Intangible assets of this familiar kind are very common among
the business concerns of the new order, particularly among the
larger and more prosperous of them, and they afford a rough
measure of the ability of these concerns profitably to restrict
production. The very large aggregate value of such assets
indicates how imperative it is for the conduct of industrial
business under the new order to restrict output within reasonable
limits, and at the same time how profitable it is to be able to
prevent the excessively high productive capacity of modern
industry from outrunning the needs of profitable business. For
the prosperity of business it is necessary to keep the output
within reasonable limits; that is to say, within such limits as
will serve to maintain reasonably profitable prices; that is to
say, such prices as will yield the largest obtainable net return
to the concerns engaged in the business. In this connection, and
under the existing conditions of investment and credit,
"reasonable returns" means the same thing as "the largest
practicable net returns." It all foots up to an application of
the familiar principle of "charging what the traffic will bear";
for in the matter of profitable business there is no reasonable
limit short of the maximum. In business, the best price is always
good enough; but, so also, nothing short of the best price is
good enough. Buy cheap and sell dear.
Intangibles of this kind, which represent a "conscientious
withdrawal of efficiency," an effectual control of the rate or
volume of output, are altogether the most common of immaterial
assets, and they make up altogether the largest class of
intangibles and the most considerable body of immaterial wealth
owned. Land values are of much the same nature as these corporate
assets which represent capitalised restriction of output, in that
the land values, too, rest mostly on the owner's ability to
withhold his property from productive use, and so to drive a
profitable bargain. Rent is also a case of charging what the
traffic will bear; and rental values should properly be classed
with these intangible assets of the larger corporations, which
are due to their effectual control of the rate and volume of
production. And apart from the rental values of land, which are
also in the nature of monopoly values, it is doubtful if the
total material wealth in any of the civilised countries will
nearly equal the total amount of this immaterial wealth that is
owned by the country's business men and the investors for whom
they do business. Which evidently comes to much the same as
saying that something more than one-half of the net product of
the country's industry goes to those persons in whom the existing
state of law and custom vests a plenary power to hinder production.
It is doubtful if the total of this immaterial wealth exceeds
the total material wealth in the advanced industrial countries;
although it is at least highly probable that such is the case,
particularly in the richer and more enlightened of these
countries; as, e. g., in America or the United Kingdom, where the
principles of self-help and free bargain have consistently had
the benefit of a liberal -- that is a broad -- construction and
an unbending application. The evidence in the case is not to be
had in such unambiguous shape as to carry conviction, for the
distinction between tangible assets and intangible is not
consistently maintained or made a matter of record. So, e.g., it
is not unusual to find that corporation bonds -- railroad or
industrial -- which secure their owner a free income and are
carried as an overhead charge by the corporation, are at the same
time a lien on the corporation's real property; which in turn is
likely to be of less value than the corporation's total
liabilities. Evidently the case is sufficiently confusing,
considered as a problem in the economic theory of capital, but it
offers no particular difficulty when considered as a proposition
in corporation finance.

Stored items from a collection:
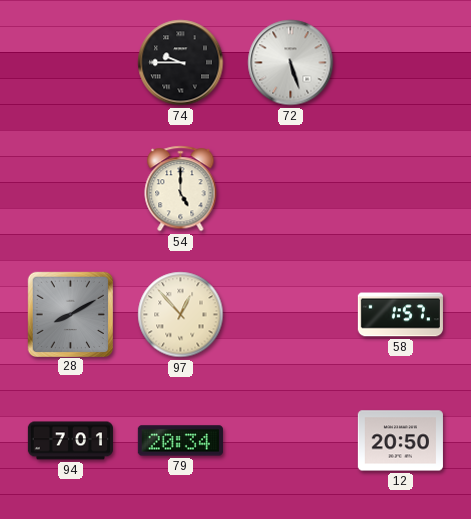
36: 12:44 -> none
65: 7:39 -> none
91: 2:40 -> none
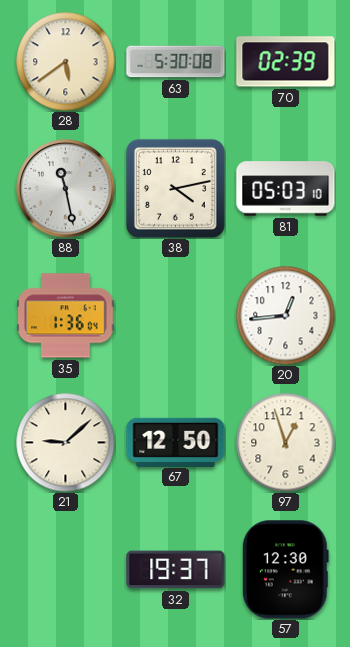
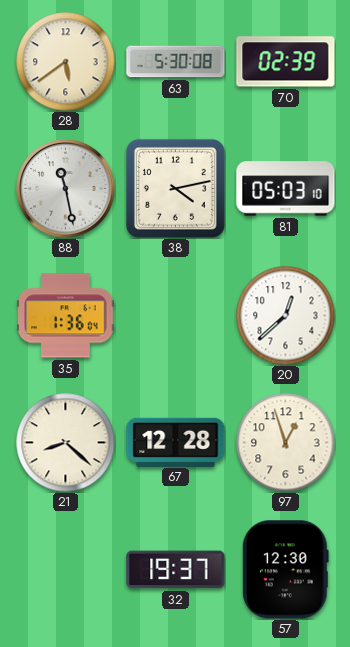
20: 12:44 -> 12:38
21: 9:08 -> 8:22
67: 12:50 -> 12:28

- **COMPLETE THE FOLLOWING**
(A) According to the text on intangible assets, what familiar principle does it all foot up to an application of?
(B) Rewrite the lines of the records with "none" swapped for "empty" everywhere it appears, keeping everything else the same and leaving out the pictures.

- **LIST OF SOLUTIONS**
(A) The principle of "charging what the traffic will bear."

(B)
36: 12:44 -> empty
65: 7:39 -> empty
91: 2:40 -> empty
20: 12:44 -> 12:38
21: 9:08 -> 8:22
67: 12:50 -> 12:28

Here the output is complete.